-- Records for the exercise follows --
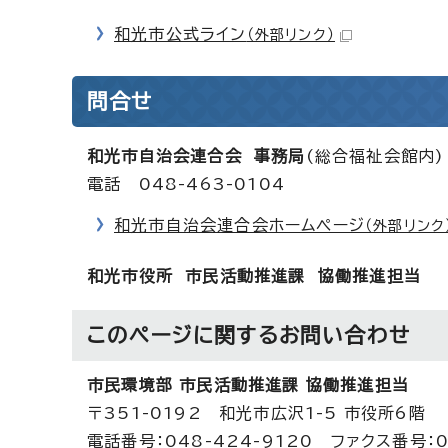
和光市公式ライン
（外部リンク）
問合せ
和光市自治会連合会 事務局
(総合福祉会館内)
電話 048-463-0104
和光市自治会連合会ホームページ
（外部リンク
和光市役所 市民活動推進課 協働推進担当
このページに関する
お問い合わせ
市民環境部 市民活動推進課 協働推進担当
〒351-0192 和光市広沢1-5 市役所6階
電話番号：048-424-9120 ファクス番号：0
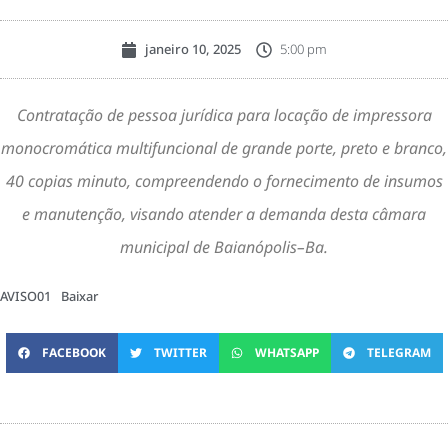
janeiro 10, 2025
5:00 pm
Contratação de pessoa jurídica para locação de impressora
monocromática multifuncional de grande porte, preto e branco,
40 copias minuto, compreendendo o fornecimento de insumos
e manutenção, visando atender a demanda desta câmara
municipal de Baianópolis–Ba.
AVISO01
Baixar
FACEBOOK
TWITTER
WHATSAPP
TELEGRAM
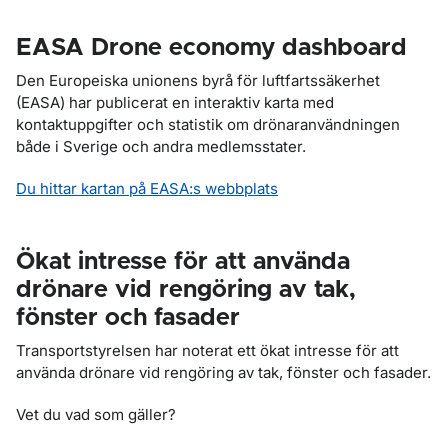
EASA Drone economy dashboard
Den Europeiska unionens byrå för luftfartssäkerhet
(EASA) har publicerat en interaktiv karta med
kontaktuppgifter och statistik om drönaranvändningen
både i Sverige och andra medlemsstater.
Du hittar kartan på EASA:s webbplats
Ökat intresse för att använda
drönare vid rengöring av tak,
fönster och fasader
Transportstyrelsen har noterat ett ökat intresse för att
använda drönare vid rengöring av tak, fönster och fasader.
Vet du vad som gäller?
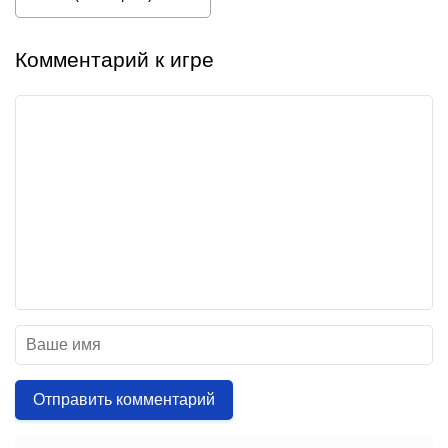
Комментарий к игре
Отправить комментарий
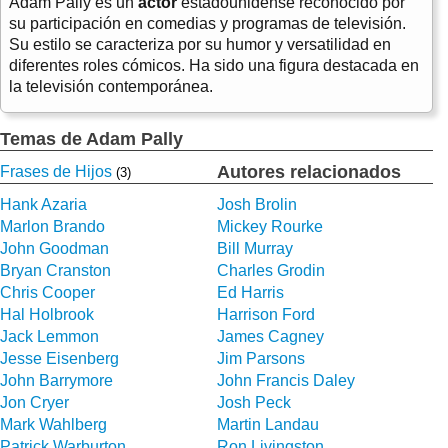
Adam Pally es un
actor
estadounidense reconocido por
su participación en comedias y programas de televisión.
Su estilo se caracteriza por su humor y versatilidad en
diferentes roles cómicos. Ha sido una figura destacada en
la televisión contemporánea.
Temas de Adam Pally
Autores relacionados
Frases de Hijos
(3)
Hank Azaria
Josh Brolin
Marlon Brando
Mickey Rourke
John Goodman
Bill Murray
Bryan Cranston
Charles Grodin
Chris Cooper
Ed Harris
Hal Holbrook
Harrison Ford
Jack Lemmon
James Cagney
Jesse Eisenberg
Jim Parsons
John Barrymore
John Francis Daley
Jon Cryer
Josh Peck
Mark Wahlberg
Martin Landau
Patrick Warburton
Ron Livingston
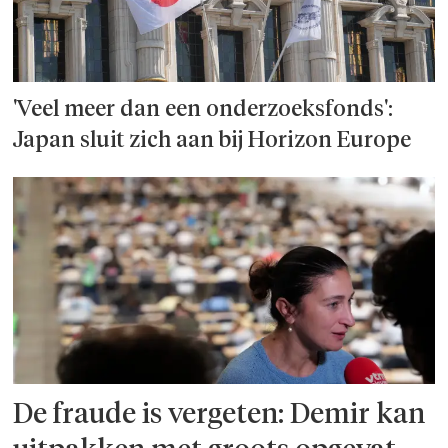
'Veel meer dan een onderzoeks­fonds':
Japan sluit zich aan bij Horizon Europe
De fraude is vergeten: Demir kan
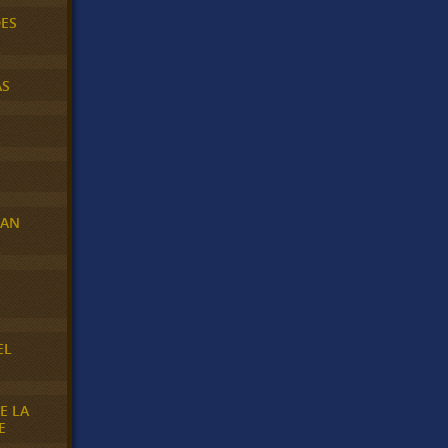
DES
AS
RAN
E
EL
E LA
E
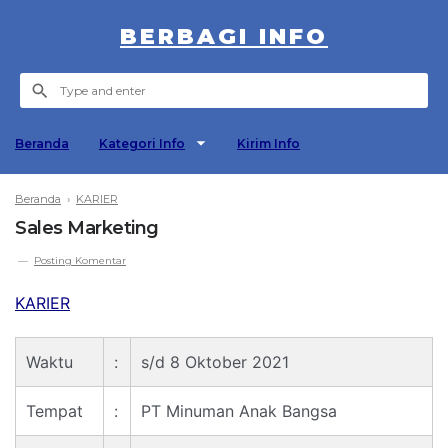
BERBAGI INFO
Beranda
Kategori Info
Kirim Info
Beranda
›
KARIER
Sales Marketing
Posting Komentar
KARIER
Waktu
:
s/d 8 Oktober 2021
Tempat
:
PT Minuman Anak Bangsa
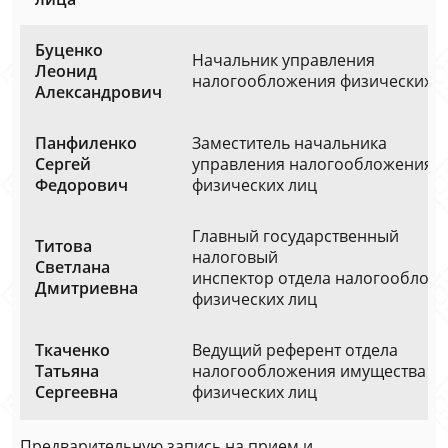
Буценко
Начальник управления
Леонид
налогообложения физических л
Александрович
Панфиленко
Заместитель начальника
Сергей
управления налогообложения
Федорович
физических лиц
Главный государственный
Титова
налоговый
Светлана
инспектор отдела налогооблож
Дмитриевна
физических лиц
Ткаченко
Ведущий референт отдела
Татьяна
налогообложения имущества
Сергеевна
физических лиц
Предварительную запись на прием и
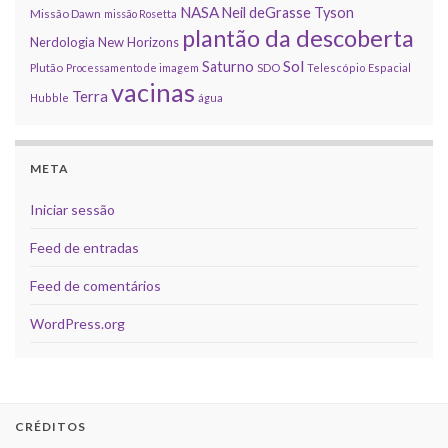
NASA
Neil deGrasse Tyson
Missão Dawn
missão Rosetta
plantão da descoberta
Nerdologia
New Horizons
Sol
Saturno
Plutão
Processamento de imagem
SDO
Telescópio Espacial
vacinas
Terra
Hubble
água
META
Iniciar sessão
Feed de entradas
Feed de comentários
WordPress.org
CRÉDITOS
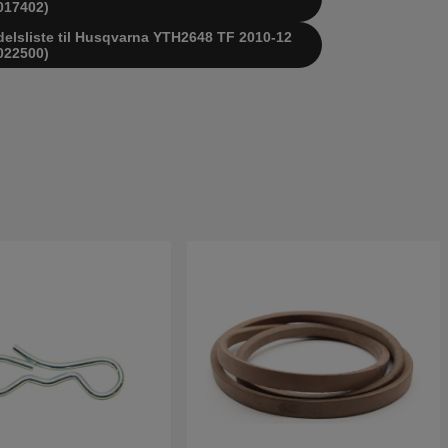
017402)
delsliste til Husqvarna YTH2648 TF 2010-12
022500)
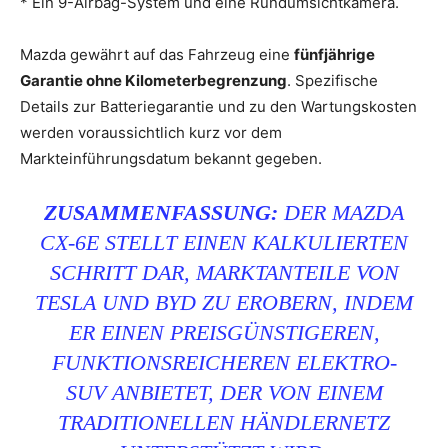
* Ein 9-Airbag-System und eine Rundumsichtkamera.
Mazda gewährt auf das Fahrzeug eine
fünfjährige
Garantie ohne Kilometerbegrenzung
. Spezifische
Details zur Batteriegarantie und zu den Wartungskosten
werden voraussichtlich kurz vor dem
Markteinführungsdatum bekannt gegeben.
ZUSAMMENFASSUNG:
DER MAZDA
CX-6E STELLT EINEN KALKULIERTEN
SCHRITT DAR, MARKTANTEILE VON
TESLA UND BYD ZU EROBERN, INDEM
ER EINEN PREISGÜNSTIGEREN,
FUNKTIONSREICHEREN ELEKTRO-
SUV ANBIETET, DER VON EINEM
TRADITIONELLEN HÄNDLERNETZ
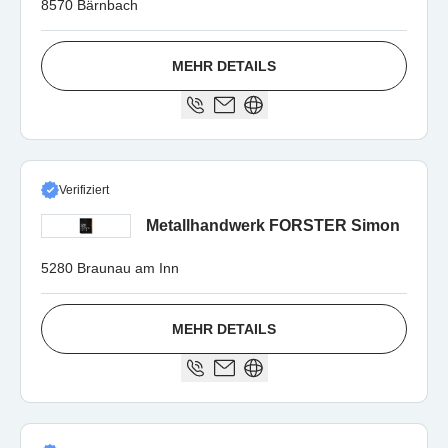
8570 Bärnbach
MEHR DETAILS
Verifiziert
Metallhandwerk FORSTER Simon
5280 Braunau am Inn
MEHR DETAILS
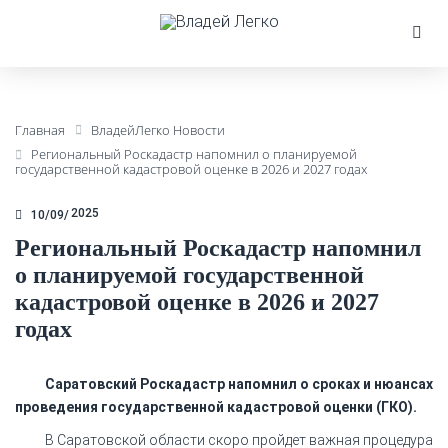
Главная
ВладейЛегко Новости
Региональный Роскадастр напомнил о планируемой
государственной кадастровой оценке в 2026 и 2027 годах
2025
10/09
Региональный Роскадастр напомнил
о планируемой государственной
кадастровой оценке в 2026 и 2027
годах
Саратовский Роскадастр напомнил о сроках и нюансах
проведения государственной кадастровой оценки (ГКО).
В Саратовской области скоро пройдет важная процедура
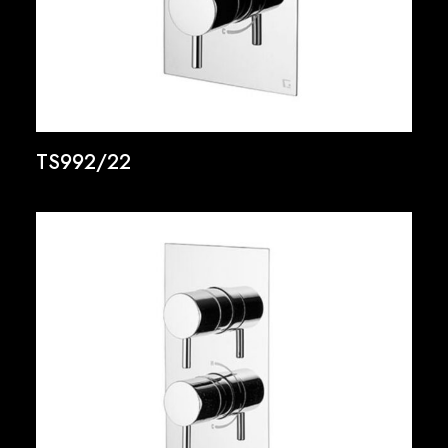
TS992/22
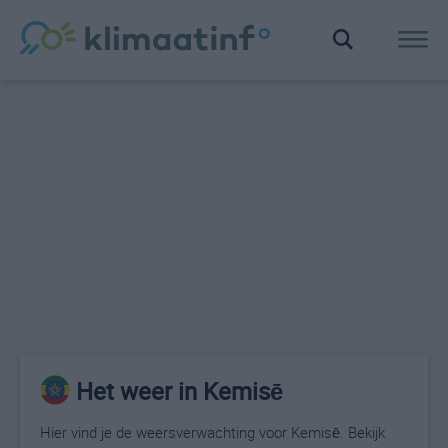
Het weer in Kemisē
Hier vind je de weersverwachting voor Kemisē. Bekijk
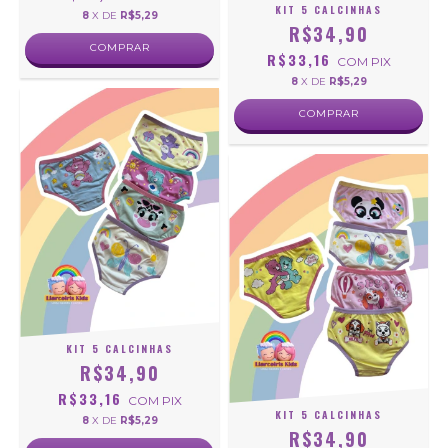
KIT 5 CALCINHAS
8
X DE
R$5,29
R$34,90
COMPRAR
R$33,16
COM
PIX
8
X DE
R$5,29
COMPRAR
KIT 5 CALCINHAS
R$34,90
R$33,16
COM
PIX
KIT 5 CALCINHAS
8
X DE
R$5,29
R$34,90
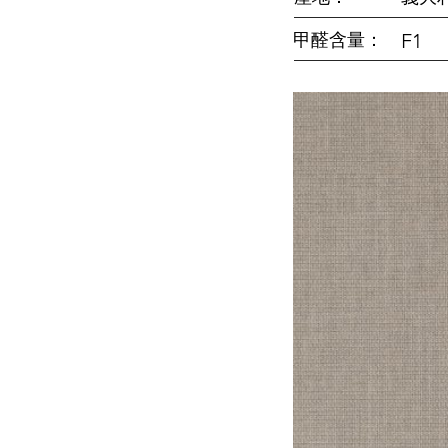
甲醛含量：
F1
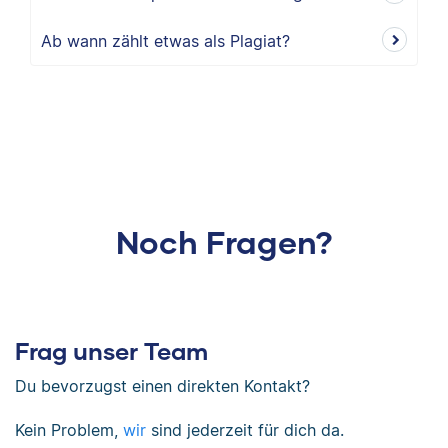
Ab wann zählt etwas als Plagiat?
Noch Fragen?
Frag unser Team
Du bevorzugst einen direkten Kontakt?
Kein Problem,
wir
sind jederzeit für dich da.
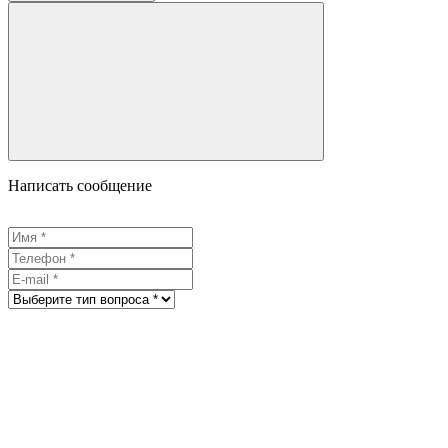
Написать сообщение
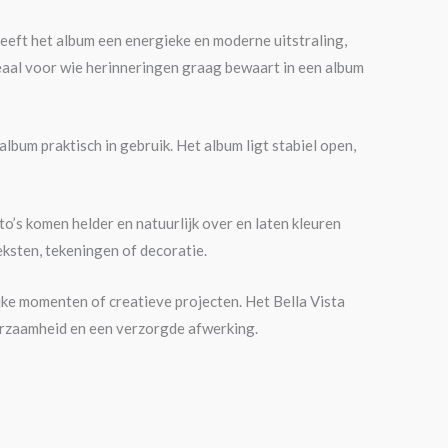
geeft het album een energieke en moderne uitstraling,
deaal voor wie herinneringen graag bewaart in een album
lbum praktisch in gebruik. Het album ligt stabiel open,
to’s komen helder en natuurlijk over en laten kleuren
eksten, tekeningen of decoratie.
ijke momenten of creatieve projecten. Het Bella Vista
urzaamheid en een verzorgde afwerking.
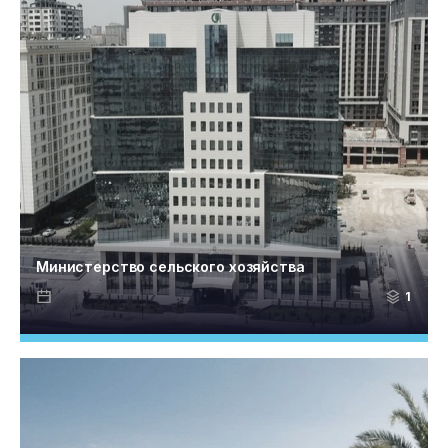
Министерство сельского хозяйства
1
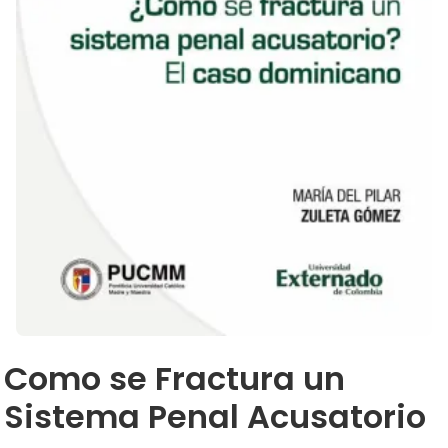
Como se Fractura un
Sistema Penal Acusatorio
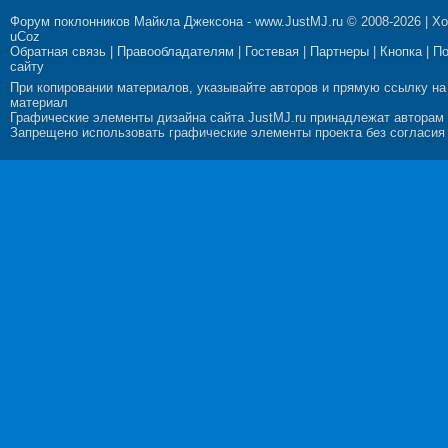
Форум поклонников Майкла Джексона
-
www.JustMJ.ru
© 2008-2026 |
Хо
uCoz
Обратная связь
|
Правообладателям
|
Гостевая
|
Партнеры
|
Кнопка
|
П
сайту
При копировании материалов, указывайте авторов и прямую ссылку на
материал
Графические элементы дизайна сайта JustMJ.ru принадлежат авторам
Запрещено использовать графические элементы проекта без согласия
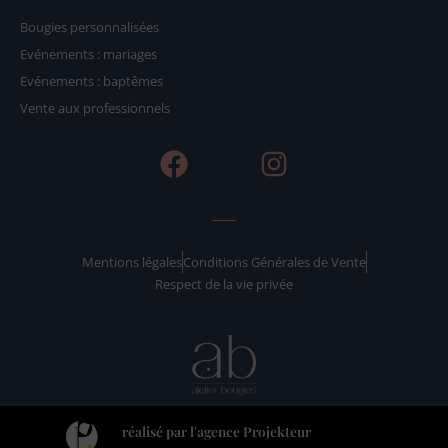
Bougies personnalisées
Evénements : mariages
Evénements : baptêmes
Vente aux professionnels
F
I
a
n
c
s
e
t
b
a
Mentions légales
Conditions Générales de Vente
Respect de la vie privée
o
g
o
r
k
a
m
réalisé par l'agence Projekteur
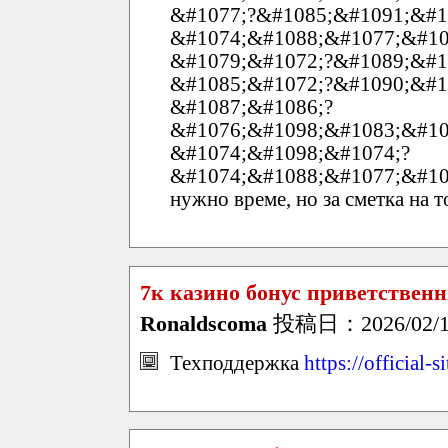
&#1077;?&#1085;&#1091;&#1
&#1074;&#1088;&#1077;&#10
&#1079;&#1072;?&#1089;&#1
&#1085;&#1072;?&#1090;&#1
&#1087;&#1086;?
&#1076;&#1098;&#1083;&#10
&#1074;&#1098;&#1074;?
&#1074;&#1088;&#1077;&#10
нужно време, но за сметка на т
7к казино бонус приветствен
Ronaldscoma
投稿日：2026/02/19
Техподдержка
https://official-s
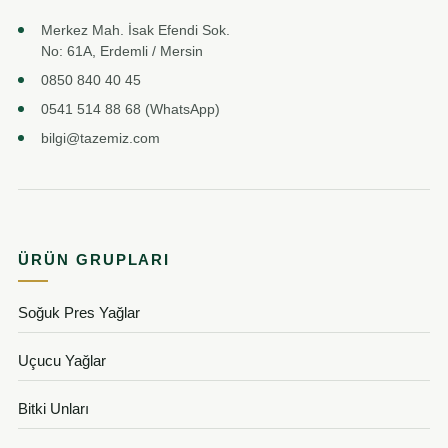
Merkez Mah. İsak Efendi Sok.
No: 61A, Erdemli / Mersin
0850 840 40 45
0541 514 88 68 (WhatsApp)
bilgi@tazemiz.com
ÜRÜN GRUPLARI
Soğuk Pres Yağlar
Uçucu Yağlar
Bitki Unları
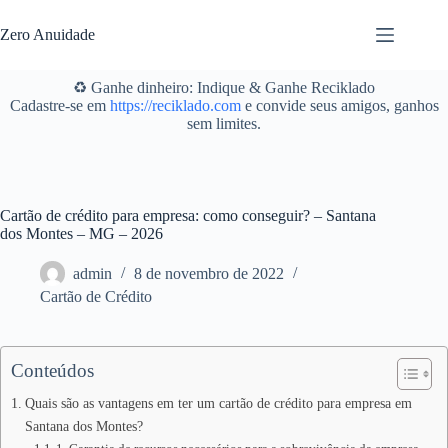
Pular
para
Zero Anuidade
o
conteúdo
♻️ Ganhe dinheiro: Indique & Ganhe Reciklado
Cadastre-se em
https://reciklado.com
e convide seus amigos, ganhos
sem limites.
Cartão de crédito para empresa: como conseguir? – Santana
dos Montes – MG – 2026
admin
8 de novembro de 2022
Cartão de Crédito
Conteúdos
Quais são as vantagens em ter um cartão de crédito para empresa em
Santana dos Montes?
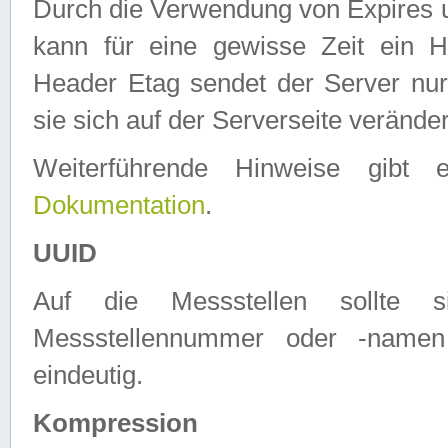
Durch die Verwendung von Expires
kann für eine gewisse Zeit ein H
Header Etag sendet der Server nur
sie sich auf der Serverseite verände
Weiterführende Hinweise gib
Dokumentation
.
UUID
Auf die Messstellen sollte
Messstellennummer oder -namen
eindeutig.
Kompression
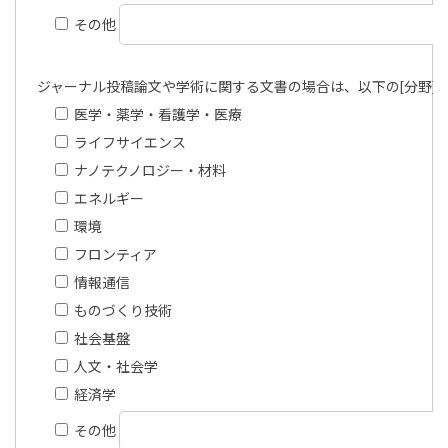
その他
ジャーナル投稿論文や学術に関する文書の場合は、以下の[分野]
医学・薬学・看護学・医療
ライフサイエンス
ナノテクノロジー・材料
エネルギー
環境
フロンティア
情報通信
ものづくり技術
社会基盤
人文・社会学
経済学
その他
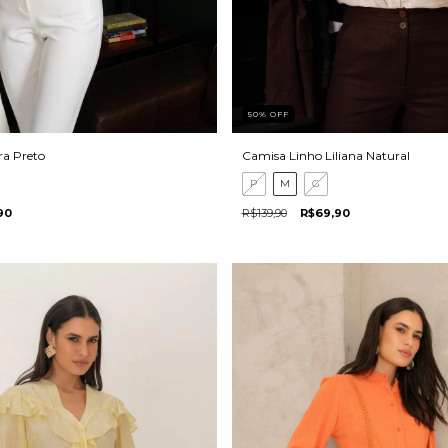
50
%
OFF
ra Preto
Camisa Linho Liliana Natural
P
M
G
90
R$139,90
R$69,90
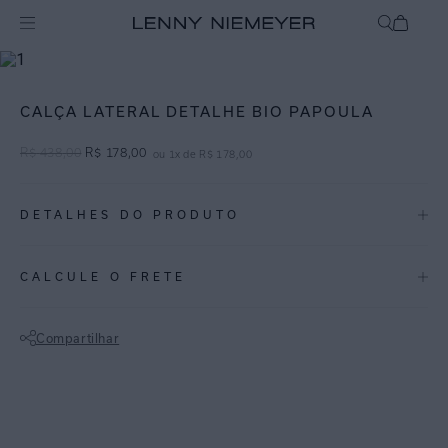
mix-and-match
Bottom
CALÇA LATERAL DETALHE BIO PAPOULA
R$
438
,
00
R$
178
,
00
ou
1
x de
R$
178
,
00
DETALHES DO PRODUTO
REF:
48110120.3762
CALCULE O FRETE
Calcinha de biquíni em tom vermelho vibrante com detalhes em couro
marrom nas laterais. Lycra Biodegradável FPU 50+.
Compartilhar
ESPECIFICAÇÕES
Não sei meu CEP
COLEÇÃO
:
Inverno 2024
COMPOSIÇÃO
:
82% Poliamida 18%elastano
-- Records for the exercise concluded --
▸ Aim of the task: From the records above, transcribe only the stretch from the line with "Du hittar kartan på EASA:s webbplats" through the line with "Temas de Adam Pally", keeping both ends. Omit pictures.

▸ Exercise result:
Du hittar kartan på EASA:s webbplats
Ökat intresse för att använda
drönare vid rengöring av tak,
fönster och fasader
Transportstyrelsen har noterat ett ökat intresse för att
använda drönare vid rengöring av tak, fönster och fasader.
Vet du vad som gäller?
Комментарий к игре
Отправить комментарий
Adam Pally es un
actor
estadounidense reconocido por
su participación en comedias y programas de televisión.
Su estilo se caracteriza por su humor y versatilidad en
diferentes roles cómicos. Ha sido una figura destacada en
la televisión contemporánea.
Temas de Adam Pally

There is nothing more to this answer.